TASK REQUIREMENTS - Every line in the data below that has the word "Serverul" should be returned.

DATASET -
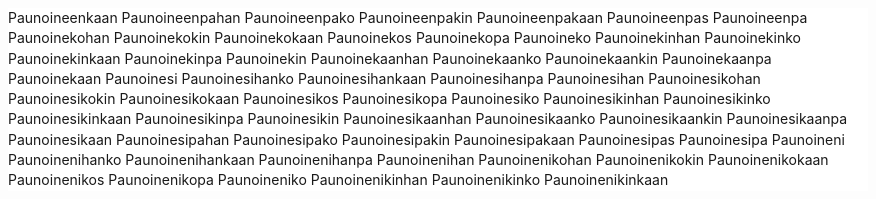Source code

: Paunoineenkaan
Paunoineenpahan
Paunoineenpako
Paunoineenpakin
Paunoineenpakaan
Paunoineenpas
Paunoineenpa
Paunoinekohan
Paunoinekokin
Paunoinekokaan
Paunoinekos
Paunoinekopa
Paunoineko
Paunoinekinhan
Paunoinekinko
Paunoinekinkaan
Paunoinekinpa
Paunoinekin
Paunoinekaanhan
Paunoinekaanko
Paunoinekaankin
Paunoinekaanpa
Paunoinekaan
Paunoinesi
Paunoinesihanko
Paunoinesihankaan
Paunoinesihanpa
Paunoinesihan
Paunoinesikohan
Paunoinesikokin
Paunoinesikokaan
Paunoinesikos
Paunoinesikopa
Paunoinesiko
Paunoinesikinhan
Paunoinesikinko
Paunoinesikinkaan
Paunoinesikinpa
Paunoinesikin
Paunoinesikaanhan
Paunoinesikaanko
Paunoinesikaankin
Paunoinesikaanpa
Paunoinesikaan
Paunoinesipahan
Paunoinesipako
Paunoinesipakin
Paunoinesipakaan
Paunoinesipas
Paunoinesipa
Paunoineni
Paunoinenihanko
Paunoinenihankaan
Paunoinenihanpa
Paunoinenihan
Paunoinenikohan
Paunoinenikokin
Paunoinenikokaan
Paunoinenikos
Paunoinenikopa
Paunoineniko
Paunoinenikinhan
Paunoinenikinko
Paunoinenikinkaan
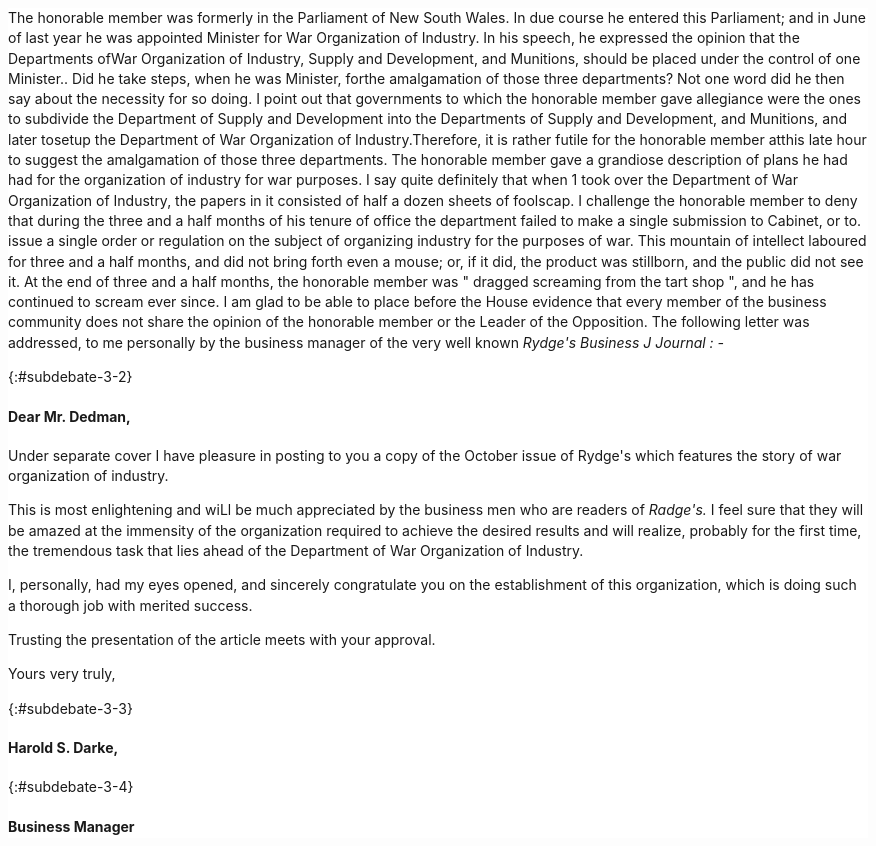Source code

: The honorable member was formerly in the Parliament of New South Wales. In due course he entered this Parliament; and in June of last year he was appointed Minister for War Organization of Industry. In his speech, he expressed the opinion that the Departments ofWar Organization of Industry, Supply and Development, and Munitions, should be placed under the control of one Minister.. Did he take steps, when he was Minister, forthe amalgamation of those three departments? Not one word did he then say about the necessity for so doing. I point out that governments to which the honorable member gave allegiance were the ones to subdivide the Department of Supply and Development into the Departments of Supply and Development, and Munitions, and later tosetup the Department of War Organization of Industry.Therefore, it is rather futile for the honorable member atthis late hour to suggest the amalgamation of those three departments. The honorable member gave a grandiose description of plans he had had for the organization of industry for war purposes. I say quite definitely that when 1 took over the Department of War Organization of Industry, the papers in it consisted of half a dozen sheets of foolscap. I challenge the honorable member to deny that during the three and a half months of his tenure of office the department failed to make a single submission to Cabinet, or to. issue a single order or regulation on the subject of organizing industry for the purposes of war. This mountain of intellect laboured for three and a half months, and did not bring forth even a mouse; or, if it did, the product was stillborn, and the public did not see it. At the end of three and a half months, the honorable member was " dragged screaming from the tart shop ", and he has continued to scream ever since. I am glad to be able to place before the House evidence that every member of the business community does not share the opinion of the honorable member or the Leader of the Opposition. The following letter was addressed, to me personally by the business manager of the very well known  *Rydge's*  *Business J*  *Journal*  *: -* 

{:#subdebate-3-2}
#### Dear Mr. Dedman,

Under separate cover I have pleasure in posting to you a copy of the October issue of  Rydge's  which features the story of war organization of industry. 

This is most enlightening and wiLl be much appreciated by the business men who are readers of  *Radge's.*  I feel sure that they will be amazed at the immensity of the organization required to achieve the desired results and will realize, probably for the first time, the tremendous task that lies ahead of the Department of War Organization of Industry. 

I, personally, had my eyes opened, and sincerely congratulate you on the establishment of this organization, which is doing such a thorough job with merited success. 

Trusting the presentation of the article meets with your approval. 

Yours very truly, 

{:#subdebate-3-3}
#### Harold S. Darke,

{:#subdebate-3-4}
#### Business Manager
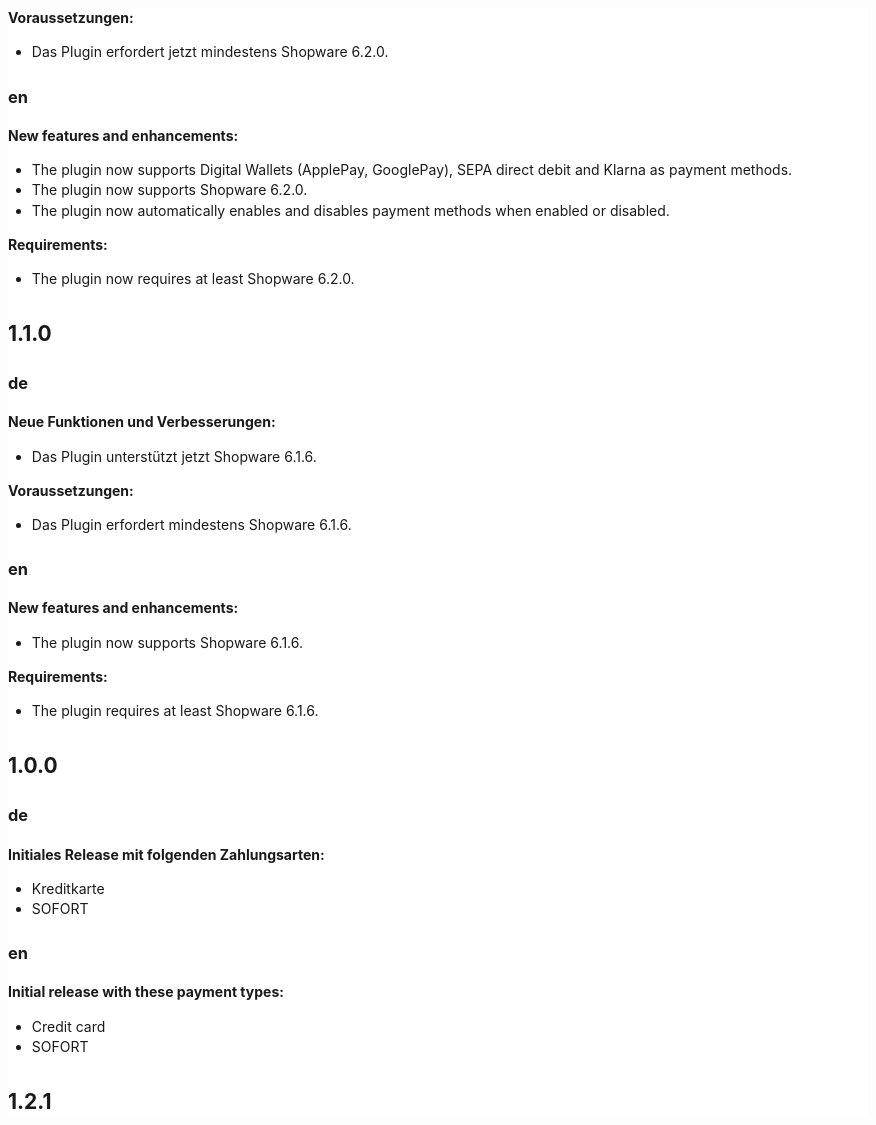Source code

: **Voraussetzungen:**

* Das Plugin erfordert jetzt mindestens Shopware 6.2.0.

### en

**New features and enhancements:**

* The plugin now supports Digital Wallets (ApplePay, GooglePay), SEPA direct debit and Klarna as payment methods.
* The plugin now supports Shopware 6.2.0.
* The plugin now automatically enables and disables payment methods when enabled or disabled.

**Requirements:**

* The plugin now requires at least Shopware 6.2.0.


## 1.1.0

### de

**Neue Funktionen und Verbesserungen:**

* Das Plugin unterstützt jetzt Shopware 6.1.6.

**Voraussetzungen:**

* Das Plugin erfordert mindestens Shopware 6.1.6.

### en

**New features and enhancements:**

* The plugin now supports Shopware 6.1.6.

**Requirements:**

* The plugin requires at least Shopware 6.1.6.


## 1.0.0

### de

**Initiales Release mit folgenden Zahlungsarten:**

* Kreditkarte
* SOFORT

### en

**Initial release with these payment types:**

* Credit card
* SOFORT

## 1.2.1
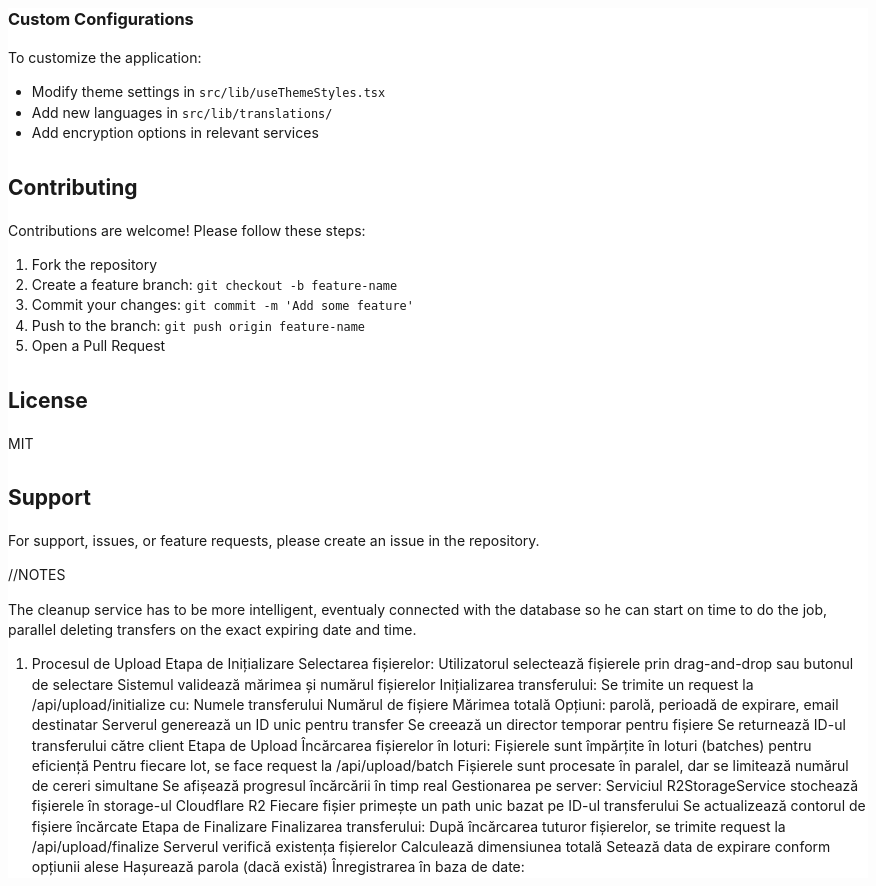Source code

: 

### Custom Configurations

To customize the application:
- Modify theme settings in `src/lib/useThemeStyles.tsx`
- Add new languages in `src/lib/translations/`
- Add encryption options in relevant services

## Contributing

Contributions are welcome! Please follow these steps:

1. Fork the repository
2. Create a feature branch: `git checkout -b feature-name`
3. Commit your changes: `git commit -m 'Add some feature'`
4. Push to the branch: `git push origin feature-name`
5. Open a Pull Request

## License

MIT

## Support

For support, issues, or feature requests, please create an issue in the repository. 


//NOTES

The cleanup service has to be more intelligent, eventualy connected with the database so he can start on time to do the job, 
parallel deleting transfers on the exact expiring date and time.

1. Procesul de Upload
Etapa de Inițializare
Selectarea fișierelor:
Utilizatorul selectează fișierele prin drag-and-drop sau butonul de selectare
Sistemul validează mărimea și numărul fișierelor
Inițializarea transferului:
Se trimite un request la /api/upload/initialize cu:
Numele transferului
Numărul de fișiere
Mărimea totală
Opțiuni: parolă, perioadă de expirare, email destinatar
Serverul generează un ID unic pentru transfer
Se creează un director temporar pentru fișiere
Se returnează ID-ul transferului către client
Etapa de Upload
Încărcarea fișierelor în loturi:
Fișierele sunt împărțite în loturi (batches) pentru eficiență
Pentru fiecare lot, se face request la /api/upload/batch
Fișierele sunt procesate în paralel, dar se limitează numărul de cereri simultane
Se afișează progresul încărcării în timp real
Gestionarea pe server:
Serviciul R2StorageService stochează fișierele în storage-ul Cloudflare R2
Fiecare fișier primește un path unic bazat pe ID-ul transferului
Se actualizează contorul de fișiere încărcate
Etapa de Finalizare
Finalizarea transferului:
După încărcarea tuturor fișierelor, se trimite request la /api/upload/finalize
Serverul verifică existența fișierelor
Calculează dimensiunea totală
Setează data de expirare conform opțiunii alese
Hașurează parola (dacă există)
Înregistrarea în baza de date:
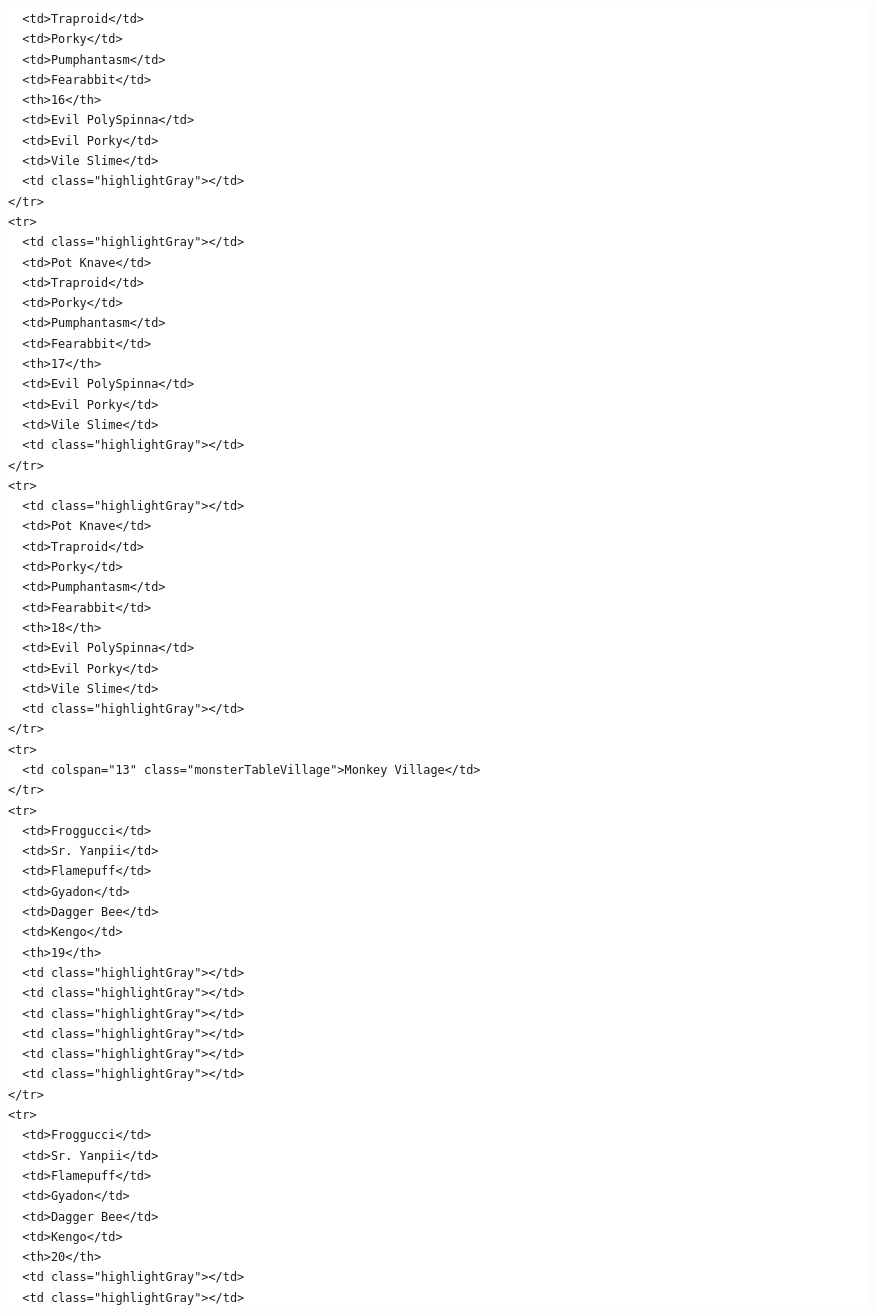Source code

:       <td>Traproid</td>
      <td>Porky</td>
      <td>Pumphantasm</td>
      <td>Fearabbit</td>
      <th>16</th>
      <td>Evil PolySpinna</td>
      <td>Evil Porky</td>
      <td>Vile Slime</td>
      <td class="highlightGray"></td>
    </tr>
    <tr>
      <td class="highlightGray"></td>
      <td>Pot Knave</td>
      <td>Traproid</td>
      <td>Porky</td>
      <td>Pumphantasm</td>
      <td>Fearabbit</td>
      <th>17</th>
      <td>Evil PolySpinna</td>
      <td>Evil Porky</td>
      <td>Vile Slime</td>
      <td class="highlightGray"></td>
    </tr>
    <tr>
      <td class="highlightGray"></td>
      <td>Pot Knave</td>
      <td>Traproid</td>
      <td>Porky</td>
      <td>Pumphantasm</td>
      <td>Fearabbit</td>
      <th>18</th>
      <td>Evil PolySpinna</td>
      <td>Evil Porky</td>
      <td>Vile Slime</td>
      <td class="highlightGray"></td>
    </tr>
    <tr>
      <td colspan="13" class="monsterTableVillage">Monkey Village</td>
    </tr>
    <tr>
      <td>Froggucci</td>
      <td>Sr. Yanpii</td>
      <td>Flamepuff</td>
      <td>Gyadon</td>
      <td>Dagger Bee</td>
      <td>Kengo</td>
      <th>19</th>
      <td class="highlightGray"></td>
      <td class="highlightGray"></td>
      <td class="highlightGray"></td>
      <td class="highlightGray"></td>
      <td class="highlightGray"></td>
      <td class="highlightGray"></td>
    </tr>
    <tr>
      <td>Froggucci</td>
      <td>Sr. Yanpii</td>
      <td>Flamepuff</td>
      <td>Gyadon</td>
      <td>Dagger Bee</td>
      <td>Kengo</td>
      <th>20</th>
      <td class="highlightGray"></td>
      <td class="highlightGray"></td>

SOLUTION BELOW -
Serverul generează un ID unic pentru transfer
Serverul verifică existența fișierelor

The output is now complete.